Try it: Copy the lines below without any changes, and leave the pictures out of your answer.

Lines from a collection
========
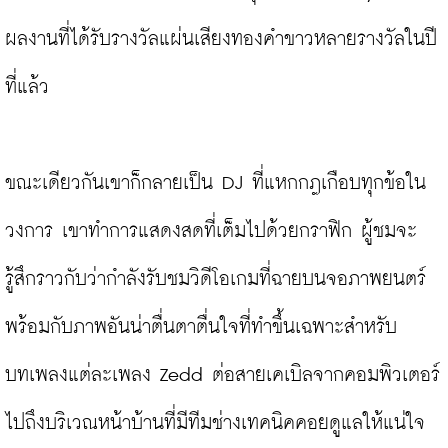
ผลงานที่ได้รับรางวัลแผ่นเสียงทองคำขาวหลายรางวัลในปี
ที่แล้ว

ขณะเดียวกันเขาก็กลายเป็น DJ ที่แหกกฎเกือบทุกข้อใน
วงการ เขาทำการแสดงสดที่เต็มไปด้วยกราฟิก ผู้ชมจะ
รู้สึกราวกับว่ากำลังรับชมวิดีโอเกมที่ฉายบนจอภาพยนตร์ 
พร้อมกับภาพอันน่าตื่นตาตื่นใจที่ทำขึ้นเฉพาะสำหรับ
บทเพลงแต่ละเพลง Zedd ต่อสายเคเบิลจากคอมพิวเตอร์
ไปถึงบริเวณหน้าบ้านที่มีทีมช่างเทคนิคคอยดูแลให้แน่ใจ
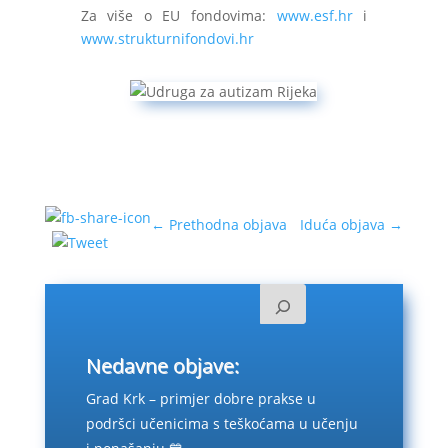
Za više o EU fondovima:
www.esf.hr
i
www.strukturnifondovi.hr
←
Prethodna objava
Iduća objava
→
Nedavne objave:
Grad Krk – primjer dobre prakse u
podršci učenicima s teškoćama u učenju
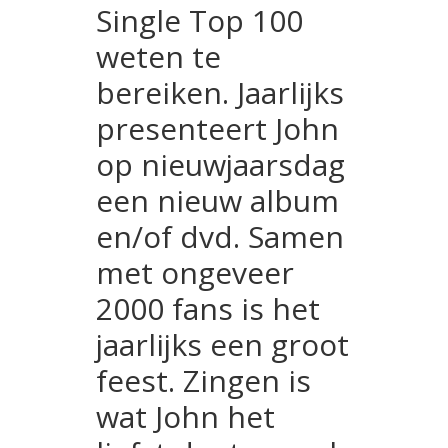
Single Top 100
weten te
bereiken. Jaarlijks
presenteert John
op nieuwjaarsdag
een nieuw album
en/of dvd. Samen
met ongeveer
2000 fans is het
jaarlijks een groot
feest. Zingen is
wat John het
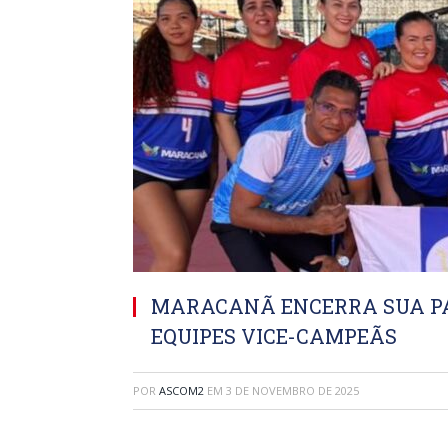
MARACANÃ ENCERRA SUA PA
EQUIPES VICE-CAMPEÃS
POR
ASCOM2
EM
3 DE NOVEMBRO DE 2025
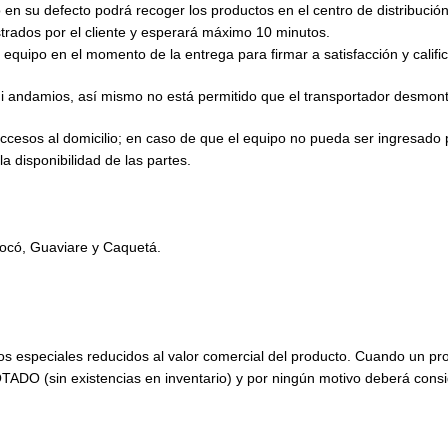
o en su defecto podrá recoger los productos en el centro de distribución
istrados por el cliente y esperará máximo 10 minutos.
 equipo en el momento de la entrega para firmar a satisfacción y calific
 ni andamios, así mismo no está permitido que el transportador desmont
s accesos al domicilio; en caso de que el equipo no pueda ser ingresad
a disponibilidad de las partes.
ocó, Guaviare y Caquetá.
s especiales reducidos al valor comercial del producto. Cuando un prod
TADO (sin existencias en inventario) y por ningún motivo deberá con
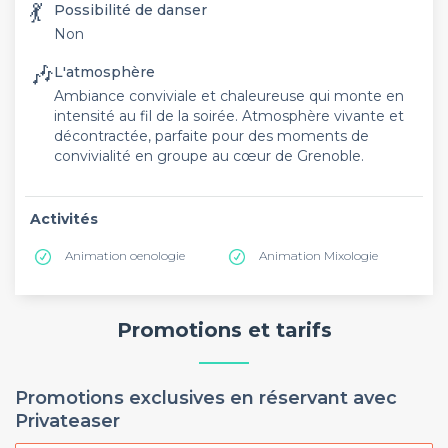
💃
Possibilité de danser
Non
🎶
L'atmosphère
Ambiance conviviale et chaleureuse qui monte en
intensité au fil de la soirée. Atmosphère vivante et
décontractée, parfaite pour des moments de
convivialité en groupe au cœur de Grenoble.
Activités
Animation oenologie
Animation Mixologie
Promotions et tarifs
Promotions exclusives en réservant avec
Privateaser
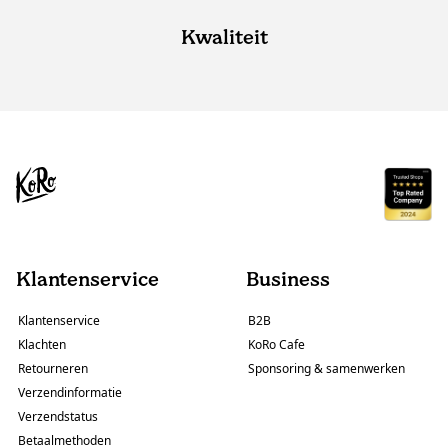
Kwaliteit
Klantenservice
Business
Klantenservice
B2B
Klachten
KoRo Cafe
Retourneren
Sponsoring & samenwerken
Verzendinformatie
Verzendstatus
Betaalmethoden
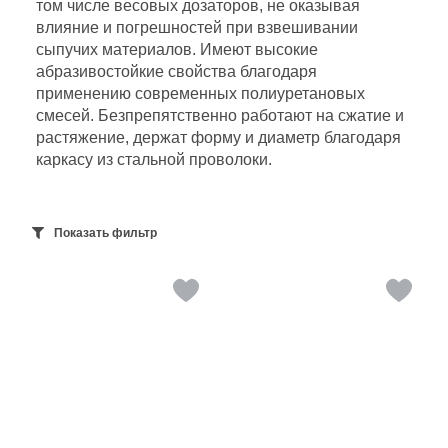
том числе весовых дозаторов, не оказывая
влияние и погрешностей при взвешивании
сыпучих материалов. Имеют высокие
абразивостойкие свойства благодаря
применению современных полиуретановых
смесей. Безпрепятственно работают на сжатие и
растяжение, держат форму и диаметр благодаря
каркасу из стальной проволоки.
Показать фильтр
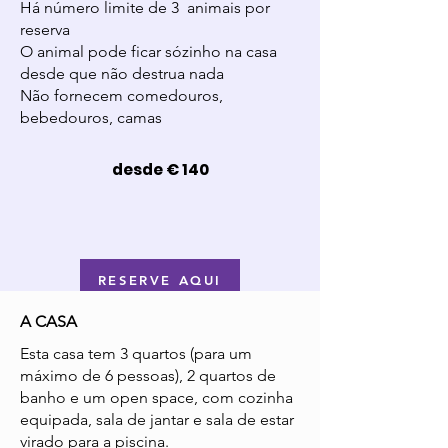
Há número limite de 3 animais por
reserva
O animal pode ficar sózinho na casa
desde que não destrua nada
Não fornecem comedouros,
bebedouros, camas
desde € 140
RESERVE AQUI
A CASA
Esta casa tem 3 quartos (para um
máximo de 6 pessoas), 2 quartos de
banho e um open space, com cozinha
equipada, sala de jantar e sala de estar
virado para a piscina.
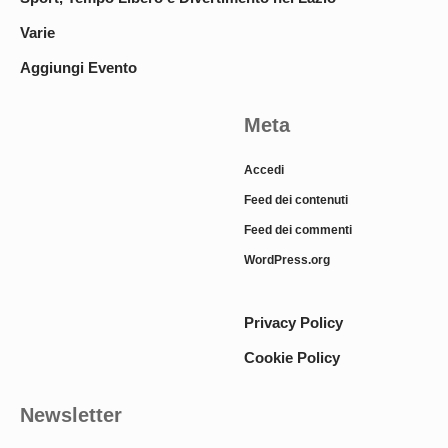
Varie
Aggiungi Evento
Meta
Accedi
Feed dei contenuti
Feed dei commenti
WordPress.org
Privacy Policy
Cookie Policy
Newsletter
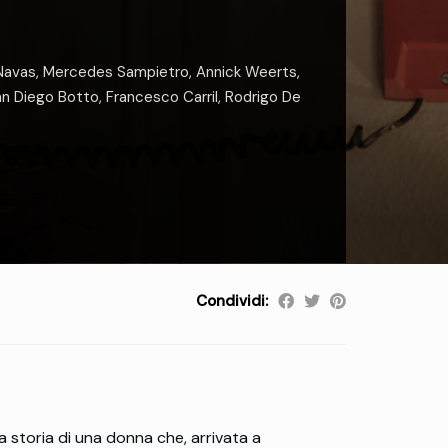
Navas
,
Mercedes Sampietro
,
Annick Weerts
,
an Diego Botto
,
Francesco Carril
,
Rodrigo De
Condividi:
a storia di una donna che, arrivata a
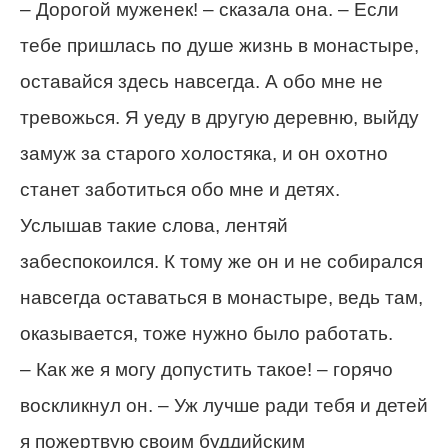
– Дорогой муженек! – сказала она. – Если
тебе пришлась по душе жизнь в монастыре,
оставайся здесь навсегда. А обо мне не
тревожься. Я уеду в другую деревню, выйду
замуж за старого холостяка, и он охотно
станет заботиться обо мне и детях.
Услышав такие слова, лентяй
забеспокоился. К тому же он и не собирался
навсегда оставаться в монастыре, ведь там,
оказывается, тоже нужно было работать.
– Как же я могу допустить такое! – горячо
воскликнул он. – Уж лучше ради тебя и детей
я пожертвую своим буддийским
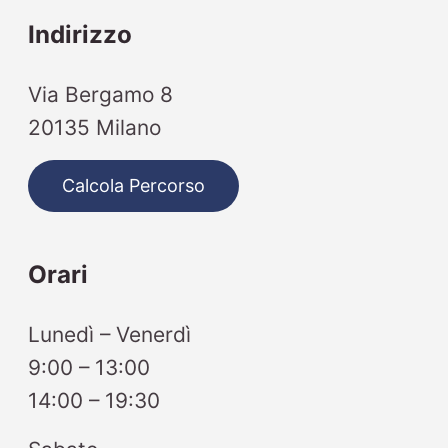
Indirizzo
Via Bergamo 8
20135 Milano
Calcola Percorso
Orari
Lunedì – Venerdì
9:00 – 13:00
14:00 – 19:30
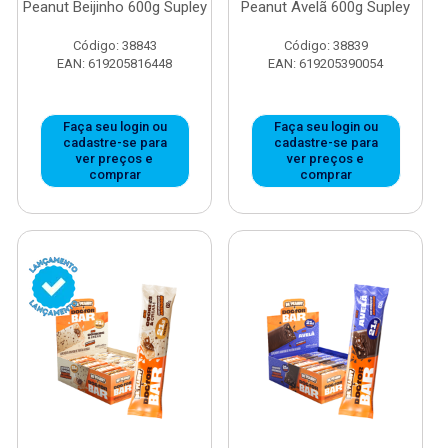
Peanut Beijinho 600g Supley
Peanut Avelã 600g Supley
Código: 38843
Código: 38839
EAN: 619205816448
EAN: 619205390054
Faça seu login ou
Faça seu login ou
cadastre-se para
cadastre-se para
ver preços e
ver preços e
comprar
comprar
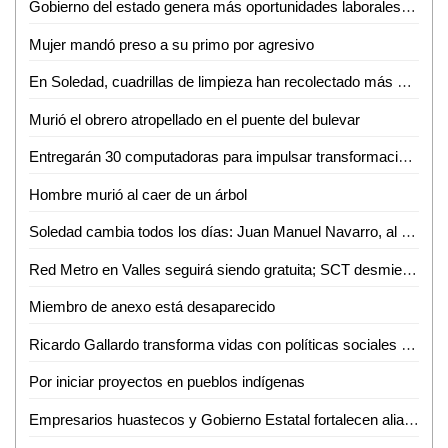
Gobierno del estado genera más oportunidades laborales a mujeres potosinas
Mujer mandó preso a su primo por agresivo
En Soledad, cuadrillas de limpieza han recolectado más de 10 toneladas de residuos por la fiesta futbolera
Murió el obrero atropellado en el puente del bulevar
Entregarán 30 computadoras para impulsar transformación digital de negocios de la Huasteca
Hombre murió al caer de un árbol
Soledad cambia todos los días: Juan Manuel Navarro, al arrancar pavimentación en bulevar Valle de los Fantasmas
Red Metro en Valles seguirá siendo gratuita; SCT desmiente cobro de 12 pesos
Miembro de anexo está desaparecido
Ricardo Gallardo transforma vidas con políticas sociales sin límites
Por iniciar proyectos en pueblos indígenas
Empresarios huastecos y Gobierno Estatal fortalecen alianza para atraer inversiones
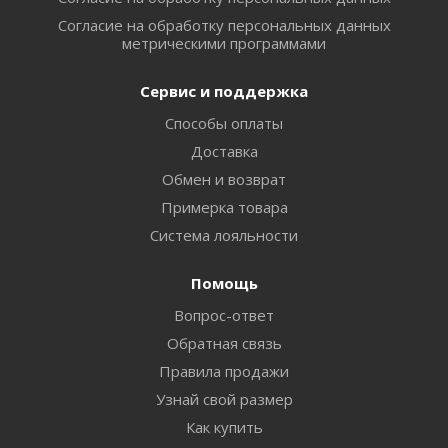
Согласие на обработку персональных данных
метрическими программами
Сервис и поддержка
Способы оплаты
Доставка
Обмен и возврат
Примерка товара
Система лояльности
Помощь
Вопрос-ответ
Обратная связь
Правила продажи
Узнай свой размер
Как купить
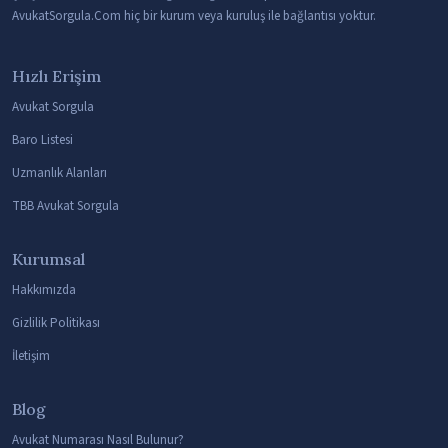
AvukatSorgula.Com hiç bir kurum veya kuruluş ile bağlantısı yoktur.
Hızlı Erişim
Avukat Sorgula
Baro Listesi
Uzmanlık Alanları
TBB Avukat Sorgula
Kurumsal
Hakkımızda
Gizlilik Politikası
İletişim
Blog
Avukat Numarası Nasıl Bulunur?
========
Answer to the problem:
ผลงานที่ได้รับรางวัลแผ่นเสียงทองคำขาวหลายรางวัลในปี
ที่แล้ว

ขณะเดียวกันเขาก็กลายเป็น DJ ที่แหกกฎเกือบทุกข้อใน
วงการ เขาทำการแสดงสดที่เต็มไปด้วยกราฟิก ผู้ชมจะ
รู้สึกราวกับว่ากำลังรับชมวิดีโอเกมที่ฉายบนจอภาพยนตร์ 
พร้อมกับภาพอันน่าตื่นตาตื่นใจที่ทำขึ้นเฉพาะสำหรับ
บทเพลงแต่ละเพลง Zedd ต่อสายเคเบิลจากคอมพิวเตอร์
ไปถึงบริเวณหน้าบ้านที่มีทีมช่างเทคนิคคอยดูแลให้แน่ใจ
Za više o EU fondovima:
www.esf.hr
i
www.strukturnifondovi.hr
←
Prethodna objava
Iduća objava
→
Nedavne objave:
Grad Krk – primjer dobre prakse u
podršci učenicima s teškoćama u učenju
Single Top 100
weten te
bereiken. Jaarlijks
presenteert John
op nieuwjaarsdag
een nieuw album
en/of dvd. Samen
met ongeveer
2000 fans is het
jaarlijks een groot
feest. Zingen is
wat John het
MARACANÃ ENCERRA SUA PA
EQUIPES VICE-CAMPEÃS
POR
ASCOM2
EM
3 DE NOVEMBRO DE 2025
o en su defecto podrá recoger los productos en el centro de distribución
istrados por el cliente y esperará máximo 10 minutos.
 equipo en el momento de la entrega para firmar a satisfacción y calific
 ni andamios, así mismo no está permitido que el transportador desmont
s accesos al domicilio; en caso de que el equipo no pueda ser ingresad
a disponibilidad de las partes.
ocó, Guaviare y Caquetá.
s especiales reducidos al valor comercial del producto. Cuando un prod
TADO (sin existencias en inventario) y por ningún motivo deberá con
💃
Possibilité de danser
Non
🎶
L'atmosphère
Ambiance conviviale et chaleureuse qui monte en
intensité au fil de la soirée. Atmosphère vivante et
décontractée, parfaite pour des moments de
convivialité en groupe au cœur de Grenoble.
Activités
Animation oenologie
Animation Mixologie
Promotions et tarifs
Promotions exclusives en réservant avec
Privateaser
Kwaliteit
Klantenservice
Business
Klantenservice
B2B
Klachten
KoRo Cafe
Retourneren
Sponsoring & samenwerken
Verzendinformatie
Verzendstatus
Betaalmethoden
том числе весовых дозаторов, не оказывая
влияние и погрешностей при взвешивании
сыпучих материалов. Имеют высокие
абразивостойкие свойства благодаря
применению современных полиуретановых
смесей. Безпрепятственно работают на сжатие и
растяжение, держат форму и диаметр благодаря
каркасу из стальной проволоки.
Показать фильтр
Há número limite de 3 animais por
reserva
O animal pode ficar sózinho na casa
desde que não destrua nada
Não fornecem comedouros,
bebedouros, camas
desde € 140
RESERVE AQUI
A CASA
Esta casa tem 3 quartos (para um
máximo de 6 pessoas), 2 quartos de
banho e um open space, com cozinha
equipada, sala de jantar e sala de estar
virado para a piscina.
Varie
Aggiungi Evento
Meta
Accedi
Feed dei contenuti
Feed dei commenti
WordPress.org
Privacy Policy
Cookie Policy
Newsletter
Navas
,
Mercedes Sampietro
,
Annick Weerts
,
an Diego Botto
,
Francesco Carril
,
Rodrigo De
Condividi:
a storia di una donna che, arrivata a
– Дорогой муженек! – сказала она. – Если
тебе пришлась по душе жизнь в монастыре,
оставайся здесь навсегда. А обо мне не
тревожься. Я уеду в другую деревню, выйду
замуж за старого холостяка, и он охотно
станет заботиться обо мне и детях.
Услышав такие слова, лентяй
забеспокоился. К тому же он и не собирался
навсегда оставаться в монастыре, ведь там,
оказывается, тоже нужно было работать.
– Как же я могу допустить такое! – горячо
воскликнул он. – Уж лучше ради тебя и детей
я пожертвую своим буддийским
Indirizzo
Via Bergamo 8
20135 Milano
Calcola Percorso
Orari
Lunedì – Venerdì
9:00 – 13:00
14:00 – 19:30
Peanut Beijinho 600g Supley
Peanut Avelã 600g Supley
Código: 38843
Código: 38839
EAN: 619205816448
EAN: 619205390054
Faça seu login ou
Faça seu login ou
cadastre-se para
cadastre-se para
ver preços e
ver preços e
comprar
comprar
Gobierno del estado genera más oportunidades laborales a mujeres potosinas
Mujer mandó preso a su primo por agresivo
En Soledad, cuadrillas de limpieza han recolectado más de 10 toneladas de residuos por la fiesta futbolera
Murió el obrero atropellado en el puente del bulevar
Entregarán 30 computadoras para impulsar transformación digital de negocios de la Huasteca
Hombre murió al caer de un árbol
Soledad cambia todos los días: Juan Manuel Navarro, al arrancar pavimentación en bulevar Valle de los Fantasmas
Red Metro en Valles seguirá siendo gratuita; SCT desmiente cobro de 12 pesos
Miembro de anexo está desaparecido
Ricardo Gallardo transforma vidas con políticas sociales sin límites
Por iniciar proyectos en pueblos indígenas
Empresarios huastecos y Gobierno Estatal fortalecen alianza para atraer inversiones
Согласие на обработку персональных данных
метрическими программами
Сервис и поддержка
Способы оплаты
Доставка
Обмен и возврат
Примерка товара
Система лояльности
Помощь
Вопрос-ответ
Обратная связь
Правила продажи
Узнай свой размер
Как купить
AvukatSorgula.Com hiç bir kurum veya kuruluş ile bağlantısı yoktur.
Hızlı Erişim
Avukat Sorgula
Baro Listesi
Uzmanlık Alanları
TBB Avukat Sorgula
Kurumsal
Hakkımızda
Gizlilik Politikası
İletişim
Blog
Avukat Numarası Nasıl Bulunur?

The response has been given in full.